[Cryptography] [FORGED] Re: How programming language design can help us write secure crypto code

Mansour Moufid mansourmoufid at gmail.com
Sat Oct 24 14:15:50 EDT 2015


On Sat, Oct 24, 2015 at 1:12 AM, Peter Gutmann
<pgut001 at cs.auckland.ac.nz> wrote:

> Bertrand Mollinier Toublet <crypto-metzdowd at bmt-online.org> writes:
>
>>In other words, your (generic your, not just you, Ray) beef is not with the
>>language, but with the toolchains you happen to have at your disposal.
>
> Absolutely.  I'll note that compilers like MSVC, armcc, suncc, and IBM's xlc,
> which follow exactly the same C standard that gcc does, don't break the code
> in the same way that gcc does.  gcc is by far the worst compiler in terms of
> code breakage.

Those compilers have customers.  GCC has users.
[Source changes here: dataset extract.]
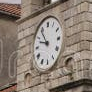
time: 10:47
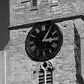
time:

Regarding the previous example of integer operations which GCC claims
are undefined behaviour: there are six formal semantics of C, not one
agrees with GCC.  No reasonable reading of the standard does.

The tragedy is when the GCC developers' abusive interpretations of the
standard become the de facto standard.

> Oh, trust me, that wasn't harsh words :-).  I actually thought about what
> description to use before I posted it, how would you describe someone who's
> made a conscious decision that their product will act in a way that breaks
> other people's products, in other words that it fails to function as expected.
> You can't use "negligent" because they made a conscious decision to do so, and
> then applying the maxim "never attribute to malice what is adequately
> explained by stupidity"...

There are two C programmers: those who use GCC, and those who don't
want an adversarial relationship with their compiler.